Not surprisingly, he missed some pass-blocking assignments when Green Bay showed defenses he had never seen. However, with considerable assistance from Smith, Brostek managed to do the right thing remarkably often, given the circumstances.

And he had to deal with his emotions as well as blitzing linebackers. The first step from college to the NFL can be a huge one and a player debuting at his normal position is nervous enough. It might be hard to imagine that a 6-foot-3, 295-pound man can be awe-struck, but it happens.

"I was in awe in the beginning, but once you start playing, you kind of put it in the back of your mind," Brostek said. "After the first couple plays, I lost the nervousness and just tried to remember all my assignments."

Meanwhile, he managed to do an impressive job of slamming his body into a good portion of the Packer defensive front.
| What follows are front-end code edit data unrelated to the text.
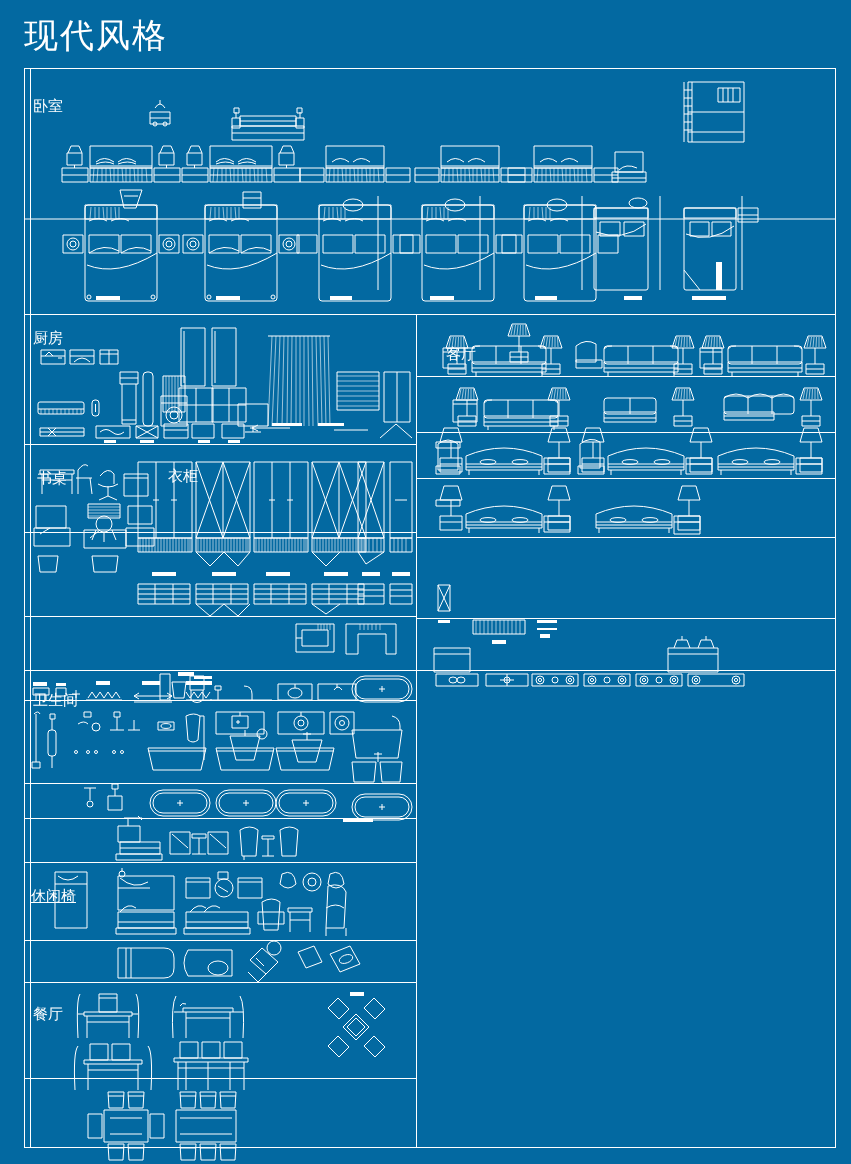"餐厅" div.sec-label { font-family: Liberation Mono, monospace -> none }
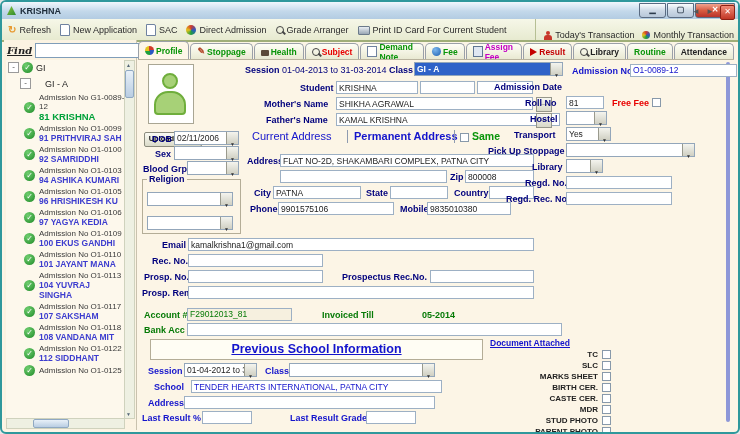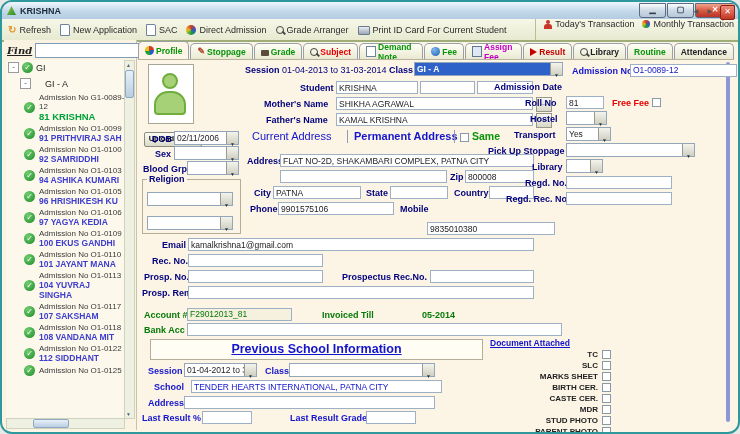"KRISHNA" #win { border-radius: 12px -> 6px }
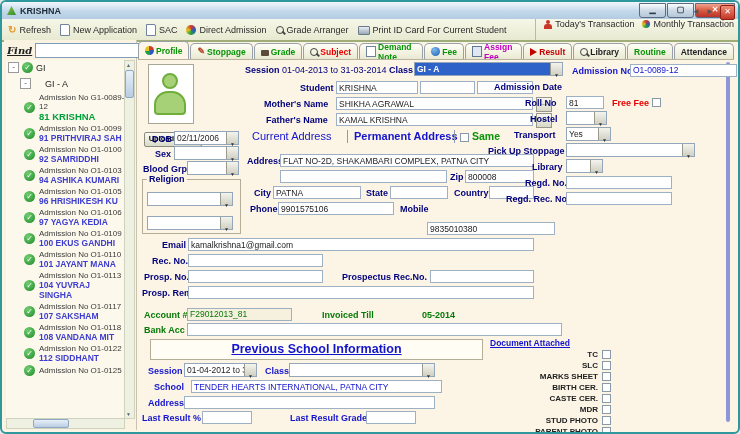"Today's Transaction" .tb-right { align-items: flex-start -> flex-end }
"He was very active out there," Robinson said, smiling. "He's a naturally aggressive player, because when you're preoccupied or trying to think about assignments, that's when your aggression goes. But he maintained an aggressive level."

Brostek might have been confused at times, but when he found someone to block, his physical instincts took over.

"I guess I was going a little crazy," Brostek said. "It was fun."

Heck, even veterans get nervous.

Duval Love, who normally plays guard, started at left tackle Sunday in place of Jackie Slater, who was sidelined with a dislocated toe.

"I felt good about the second or third series," Love said. "I was a little nervous but I settled down a little bit and it was all right."

Robinson said his halftime speech Sunday revolved around the theme "We're Working Our Way Out of This," in reference to the team's out-of-sync offense.

"I was saying that all of sudden things will begin to fall in place, the rhythm will come and we'll take over this game," Robinson said. "And then we immediately said, 'Oh yeah? We'll show you the third quarter.' "

In the first seven minutes of the third quarter, Ram receivers fumbled twice and dropped two catchable passes.

Ram Notes

Eleven players in Sunday's starting lineup were either not on the team, not starters or started in a different position on opening day last season: tight end Pat Carter; right tackle Duval Love; right guard Bern Brostek; running back Gaston Green; punter Keith English; defensive tackle Brian Smith; inside linebackers Frank Stams and Fred Strickland; cornerbacks Bobby Humphery and Mickey Sutton, and free safety Anthony Newman. . . . Coach John Robinson, on the panacea for what ails the Rams: "We can't worry about anything, we just have to simplify our existence and get on the practice field and get better.". . . And on the prospect of being 0-2: "If you hold together when you're 0-2, it doesn't matter that much. It's two losses, but it doesn't say, 'Oh my God, we're gonna fold the tent and wait 'til next year.' However, it certainly will test our nerve if we are slow to recover."